Indeed, afternoon was drawing on before Seyd pushed off again. He had intended to land as close as possible to the inn and have the dugout carried back upstream the following day. But he could not, of course, foresee the event which, a third of the way across, caused him to stop rowing and stare with all his eyes. For as he backwatered to avoid a huge ceiba that bore down upon him with a slow, leisurely roll he spied a patch of white amidst the branches, and as it drew closer this presently resolved into a drenched chemisette which clung to the limbs of a young girl.

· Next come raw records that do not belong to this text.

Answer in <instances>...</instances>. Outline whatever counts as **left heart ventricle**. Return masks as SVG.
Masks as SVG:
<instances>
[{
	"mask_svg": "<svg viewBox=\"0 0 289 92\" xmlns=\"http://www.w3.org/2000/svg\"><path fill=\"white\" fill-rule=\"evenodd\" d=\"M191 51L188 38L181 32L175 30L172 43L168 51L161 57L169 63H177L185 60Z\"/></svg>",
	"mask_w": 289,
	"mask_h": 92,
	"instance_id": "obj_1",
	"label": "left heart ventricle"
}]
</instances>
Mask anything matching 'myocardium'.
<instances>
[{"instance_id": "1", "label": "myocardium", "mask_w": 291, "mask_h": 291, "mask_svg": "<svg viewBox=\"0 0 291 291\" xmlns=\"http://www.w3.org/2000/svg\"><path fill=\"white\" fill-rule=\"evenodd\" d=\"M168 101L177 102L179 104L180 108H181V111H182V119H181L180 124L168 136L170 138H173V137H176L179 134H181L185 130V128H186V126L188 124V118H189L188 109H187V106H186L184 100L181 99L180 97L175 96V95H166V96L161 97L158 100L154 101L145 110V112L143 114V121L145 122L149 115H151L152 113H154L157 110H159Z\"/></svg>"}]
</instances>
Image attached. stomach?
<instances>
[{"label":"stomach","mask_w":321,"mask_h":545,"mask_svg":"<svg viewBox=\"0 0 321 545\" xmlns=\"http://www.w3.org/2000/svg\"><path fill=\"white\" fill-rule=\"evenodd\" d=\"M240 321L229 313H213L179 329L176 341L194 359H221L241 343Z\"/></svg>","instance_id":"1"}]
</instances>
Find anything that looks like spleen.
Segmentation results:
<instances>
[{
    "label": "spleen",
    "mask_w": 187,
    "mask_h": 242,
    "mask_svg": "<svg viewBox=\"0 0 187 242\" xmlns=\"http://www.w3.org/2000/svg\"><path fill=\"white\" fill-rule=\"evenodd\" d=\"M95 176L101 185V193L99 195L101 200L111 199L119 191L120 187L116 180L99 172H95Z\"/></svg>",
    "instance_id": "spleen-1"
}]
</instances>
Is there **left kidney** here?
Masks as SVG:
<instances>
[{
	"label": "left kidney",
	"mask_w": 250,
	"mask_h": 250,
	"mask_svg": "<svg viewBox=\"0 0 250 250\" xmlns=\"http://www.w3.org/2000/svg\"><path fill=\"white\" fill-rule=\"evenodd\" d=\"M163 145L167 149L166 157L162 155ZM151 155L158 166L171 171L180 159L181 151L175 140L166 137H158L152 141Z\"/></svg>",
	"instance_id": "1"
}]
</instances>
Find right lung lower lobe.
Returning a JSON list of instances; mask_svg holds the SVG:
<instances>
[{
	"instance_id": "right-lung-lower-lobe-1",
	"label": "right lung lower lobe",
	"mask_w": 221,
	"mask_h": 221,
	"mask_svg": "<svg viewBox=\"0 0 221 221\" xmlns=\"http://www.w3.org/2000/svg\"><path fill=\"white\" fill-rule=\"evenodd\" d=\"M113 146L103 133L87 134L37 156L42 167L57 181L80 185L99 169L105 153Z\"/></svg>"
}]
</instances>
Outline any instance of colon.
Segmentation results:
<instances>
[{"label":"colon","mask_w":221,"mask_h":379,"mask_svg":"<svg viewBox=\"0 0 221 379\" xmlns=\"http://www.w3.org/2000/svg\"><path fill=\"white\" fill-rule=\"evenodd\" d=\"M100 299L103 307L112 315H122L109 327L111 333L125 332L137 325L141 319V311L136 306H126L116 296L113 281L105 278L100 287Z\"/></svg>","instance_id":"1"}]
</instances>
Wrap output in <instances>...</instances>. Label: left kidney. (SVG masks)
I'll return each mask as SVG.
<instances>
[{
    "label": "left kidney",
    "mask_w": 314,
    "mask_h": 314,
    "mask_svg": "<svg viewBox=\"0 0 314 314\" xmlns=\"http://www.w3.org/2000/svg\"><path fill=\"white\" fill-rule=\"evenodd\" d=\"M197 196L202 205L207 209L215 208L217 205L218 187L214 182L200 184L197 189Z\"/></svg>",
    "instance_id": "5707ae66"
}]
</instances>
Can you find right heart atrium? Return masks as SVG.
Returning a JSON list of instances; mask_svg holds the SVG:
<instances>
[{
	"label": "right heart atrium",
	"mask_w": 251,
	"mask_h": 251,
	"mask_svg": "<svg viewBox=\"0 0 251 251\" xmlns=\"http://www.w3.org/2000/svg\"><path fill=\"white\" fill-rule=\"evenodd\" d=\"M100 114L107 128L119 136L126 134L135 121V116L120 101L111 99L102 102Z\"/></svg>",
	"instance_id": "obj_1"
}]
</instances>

A slim brown thing under thirteen, terror had drained away every particle of her natural color, leaving her big dark eyes looming dead black in the pale gold mask of her face. Though she had seen Seyd first, the inborn humility of her subject race deterred her from making any outcry. She just sat perfectly still astride the thatched peak of a submerged hut which, caught in the branches, acted as an outrigger to keep the great tree on an even keel. Only her eyes expressed the pitiful appeal whose utter hopelessness was emphasized by flash of wonder when Seyd drove the dugout in among the branches.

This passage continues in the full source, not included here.